Many service improvement projects start off with an emphasis on the service, or help, desk. Whilst this is understandable as the help desk is the most visible part of the IT department, this emphasis can easily become introspective. Service desk operations are frequently run like a manufacturing production line, concentrating on call handling statistics such as time to answer and call throughput, which leads to IT management regarding themselves as good performers when such targets are met.
However, when customers of those IT service providers are asked about their experience of IT, there is often a different story - they feel the organisation is not solving the underlying problems and resented having to ring the help desk, even if they did admit the responsiveness was good.
Quality of service (QoS) should be measured by customer metrics such as ease of use or satisfaction figures rather than IT operational statistics and this is a better way of determining service value than an SLA report. QoS can also be described by the absence of outages, problem avoidance and the elimination of waste and inefficiency for the customer.
By concentrating on the customer benefit of service, the value to be gained from a service improvement programme can be determined before the cost it will take to deliver it, reversing the normal course of investment thinking which often puts budget before benefit.
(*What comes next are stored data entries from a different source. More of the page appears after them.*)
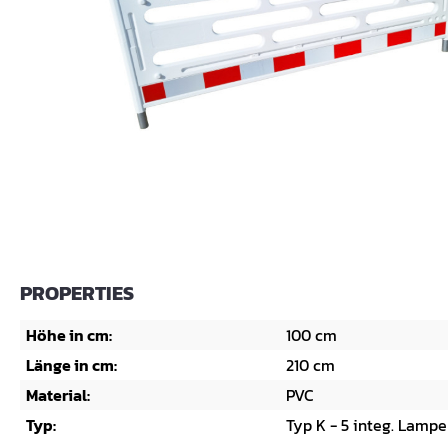
PROPERTIES
Höhe in cm:
100 cm
Länge in cm:
210 cm
Material:
PVC
Typ:
Typ K - 5 integ. Lamp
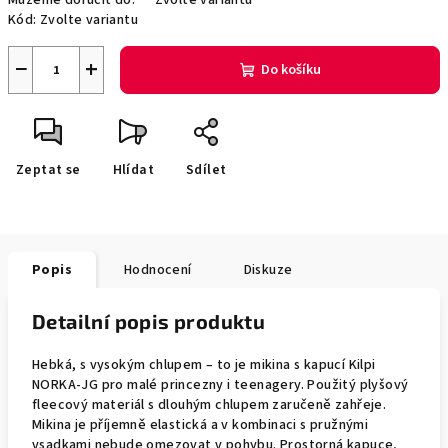
Můžeme doručit do:
Zvolte variantu
Kód:
Zvolte variantu
−
+
Do košíku
Zeptat se
Hlídat
Sdílet
Popis
Hodnocení
Diskuze
Detailní popis produktu
Hebká, s vysokým chlupem – to je mikina s kapucí Kilpi
NORKA-JG pro malé princezny i teenagery. Použitý plyšový
fleecový materiál s dlouhým chlupem zaručeně zahřeje.
Mikina je příjemně elastická a v kombinaci s pružnými
vsadkami nebude omezovat v pohybu. Prostorná kapuce,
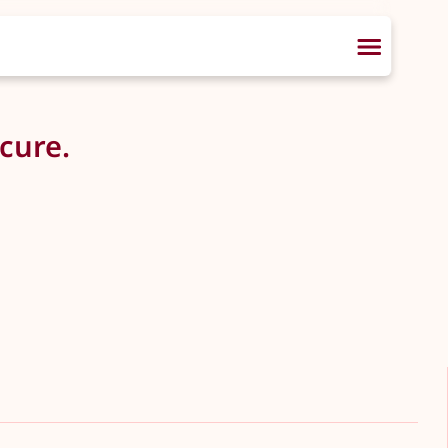
cure.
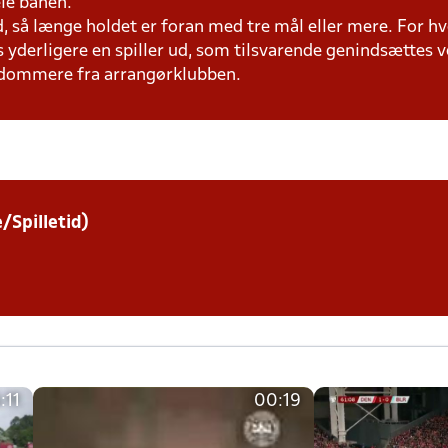
ele banen.
ud, så længe holdet er foran med tre mål eller mere. For hv
 yderligere en spiller ud, som tilsvarende genindsættes v
dommere fra arrangørklubben.
e/Spilletid)
:11
00:19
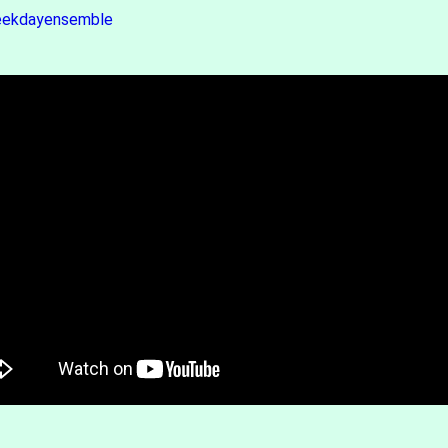
weekdayensemble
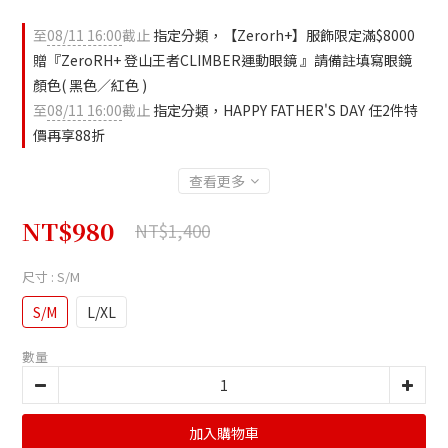
至
08/11 16:00
截止
指定分類，【Zerorh+】服飾限定滿$8000
贈『ZeroRH+ 登山王者CLIMBER運動眼鏡 』請備註填寫眼鏡
顏色( 黑色／紅色 )
至
08/11 16:00
截止
指定分類，HAPPY FATHER'S DAY 任2件特
價再享88折
查看更多
NT$980
NT$1,400
尺寸
: S/M
S/M
L/XL
數量
加入購物車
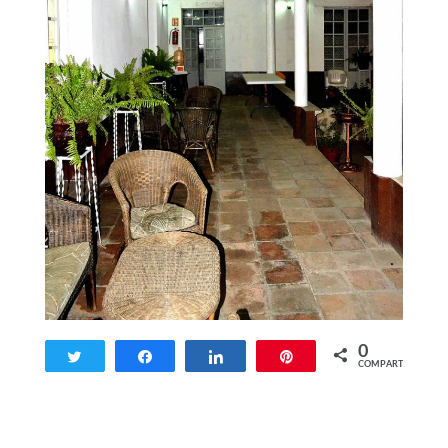
0
Twittear
Compartir
Compartir
Pin
COMPARTIR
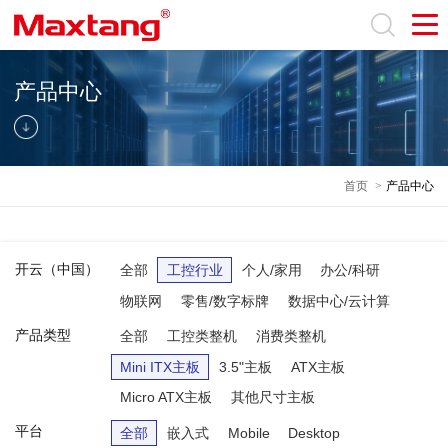
产品中心
首页
>
产品中心
开云（中国）
全部
工控行业
个人/家用
办公/科研
物联网
零售/数字标牌
数据中心/云计算
产品类型
全部
工控类整机
消费类整机
Mini ITX主板
3.5"主板
ATX主板
Micro ATX主板
其他尺寸主板
平台
全部
嵌入式
Mobile
Desktop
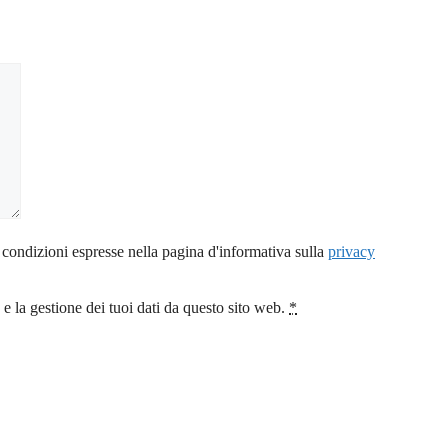
 condizioni espresse nella pagina d'informativa sulla
privacy
 la gestione dei tuoi dati da questo sito web.
*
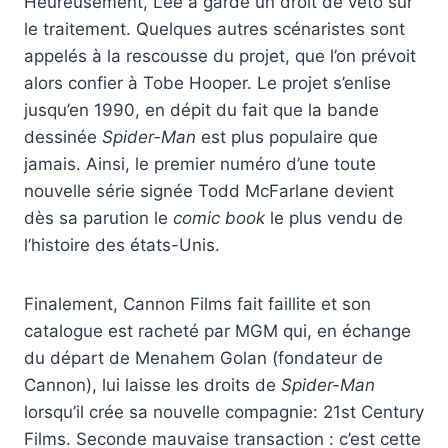
Heureusement, Lee a gardé un droit de veto sur
le traitement. Quelques autres scénaristes sont
appelés à la rescousse du projet, que l’on prévoit
alors confier à Tobe Hooper. Le projet s’enlise
jusqu’en 1990, en dépit du fait que la bande
dessinée
Spider-Man
est plus populaire que
jamais. Ainsi, le premier numéro d’une toute
nouvelle série signée Todd McFarlane devient
dès sa parution le
comic book
le plus vendu de
l’histoire des états-Unis.
Finalement, Cannon Films fait faillite et son
catalogue est racheté par MGM qui, en échange
du départ de Menahem Golan (fondateur de
Cannon), lui laisse les droits de
Spider-Man
lorsqu’il crée sa nouvelle compagnie: 21st Century
Films. Seconde mauvaise transaction : c’est cette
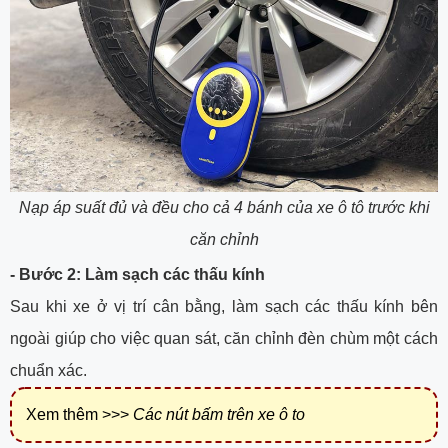
Nạp áp suất đủ và đều cho cả 4 bánh của xe ô tô trước khi
căn chỉnh
- Bước 2: Làm sạch các thấu kính
Sau khi xe ở vị trí cân bằng, làm sạch các thấu kính bên
ngoài giúp cho việc quan sát, căn chỉnh đèn chùm một cách
chuẩn xác.
Xem thêm >>>
Các nút bấm trên xe ô to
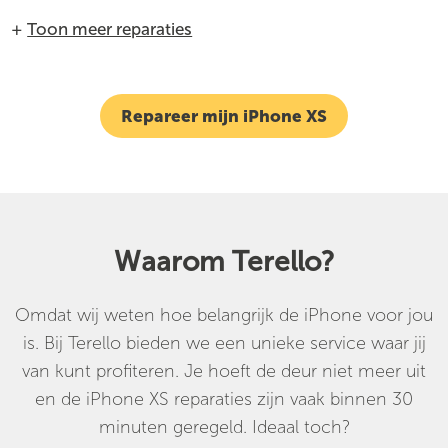
+
Toon meer reparaties
Repareer mijn iPhone XS
Waarom Terello?
Omdat wij weten hoe belangrijk de iPhone voor jou
is. Bij Terello bieden we een unieke service waar jij
van kunt profiteren. Je hoeft de deur niet meer uit
en de iPhone XS reparaties zijn vaak binnen 30
minuten geregeld. Ideaal toch?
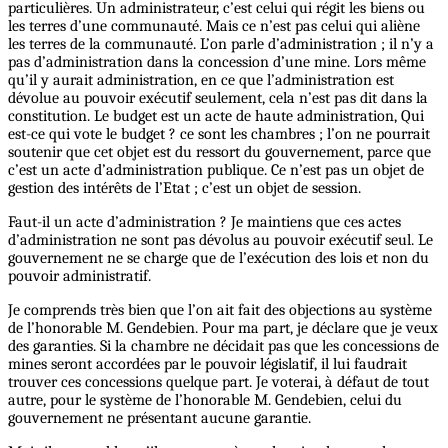
particulières. Un administrateur, c’est celui qui régit les biens ou
les terres d’une communauté. Mais ce n’est pas celui qui aliène
les terres de la communauté. L’on parle d’administration ; il n’y a
pas d’administration dans la concession d’une mine. Lors même
qu’il y aurait administration, en ce que l’administration est
dévolue au pouvoir exécutif seulement, cela n’est pas dit dans la
constitution. Le budget est un acte de haute administration, Qui
est-ce qui vote le budget ? ce sont les chambres ; l’on ne pourrait
soutenir que cet objet est du ressort du gouvernement, parce que
c’est un acte d’administration publique. Ce n’est pas un objet de
gestion des intérêts de l’Etat ; c’est un objet de session.
Faut-il un acte d’administration ? Je maintiens que ces actes
d’administration ne sont pas dévolus au pouvoir exécutif seul. Le
gouvernement ne se charge que de l’exécution des lois et non du
pouvoir administratif.
Je comprends très bien que l’on ait fait des objections au système
de l’honorable M. Gendebien. Pour ma part, je déclare que je veux
des garanties. Si la chambre ne décidait pas que les concessions de
mines seront accordées par le pouvoir législatif, il lui faudrait
trouver ces concessions quelque part. Je voterai, à défaut de tout
autre, pour le système de l’honorable M. Gendebien, celui du
gouvernement ne présentant aucune garantie.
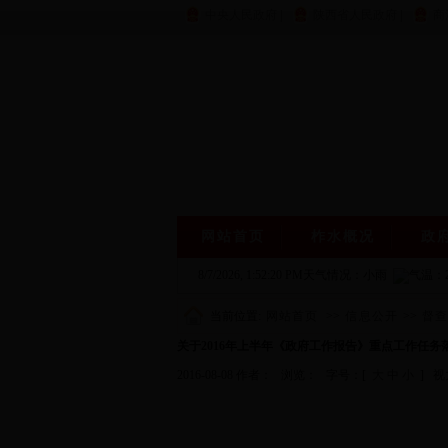
中央人民政府
|
陕西省人民政府
|
商
网站首页
柞水概况
政
8/7/2026, 1:52:21 PM
天气情况：小雨
气温：
当前位置:
网站首页
>>
信息公开
>>
督
关于2016年上半年《政府工作报告》重点工作任务
2016-08-08 作者： 浏览：
字号：[
大
中
小
] 视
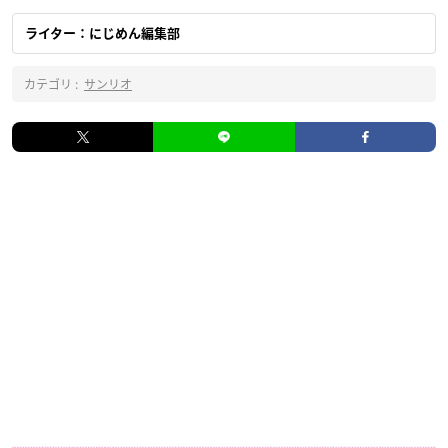
ライター：にじめん編集部
カテゴリ :
サンリオ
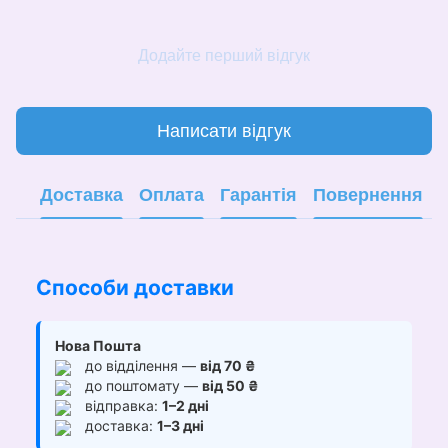
Додайте перший відгук
Написати відгук
Доставка
Оплата
Гарантія
Повернення
Способи доставки
Нова Пошта
до відділення —
від 70 ₴
до поштомату —
від 50 ₴
відправка:
1–2 дні
доставка:
1–3 дні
The following example illustrates how, by using a technique like Six Sigma, the customer benefits can be defined before any work is done on the costs to implement a solution.
This example is taken from work done for a major international retailer of travel tickets.
The company sold tickets for travel through an online ordering system based on a browser interface on its website and then through a number of internal systems linking to a complex revenue management algorithm that decided what to charge for tickets depending on time of day, volume of tickets sold, number of seats available and other pricing strategies such as special promotions.
As the system was available to any customer in the world, it had a true 24x7 availability requirement but the business case for investing in a higher level of availability than was being achieved was hard for IT to justify.
Interviews were arranged with the business owners of this service to discover the value of each sale, the opportunity loss of each failed sale and the likely volume of sales each year. This voice of the customer exercise revealed a number of important characteristics:
So based on this, the following analysis was carried out:
| Uptime | Service downtime | |
| Actual SLA attainment | 99.5 per cent | 43¾ hours/year |
| Best practice level | 99.995 per cent | 26¼ minutes/year |
As every order missed is deemed to be irretrievable, the loss of income was:
| Service downtime | Loss of income | |
| Actual SLA attainment | 43¾ hours/year | £650,430 |
| Best practice level | 26¼ minutes/year | £6,570 |
The margin made on each ticket was 20 per cent, so the actual loss to bottom line profitability from a loss of income of nearly £650,000 a year was £128,772.
This level of benefit justified a re-engineering exercise to increase the overall availability from 99.5 per cent to 99.995 per cent, nearly sigma level 6 which was the level agreed as being achievable, with payback of the costs within one year. This resulted in a better service, a happier customer and an IT department which needed to do less fire fighting and that now knew the business value of its service.
This example shows what holistic analysis can achieve in terms of service value but that is not all Six Sigma can be used for. However, as a way of producing a result that makes sense to the customer, a business case for service improvement is far easier to construct than just concentrating on production line figures.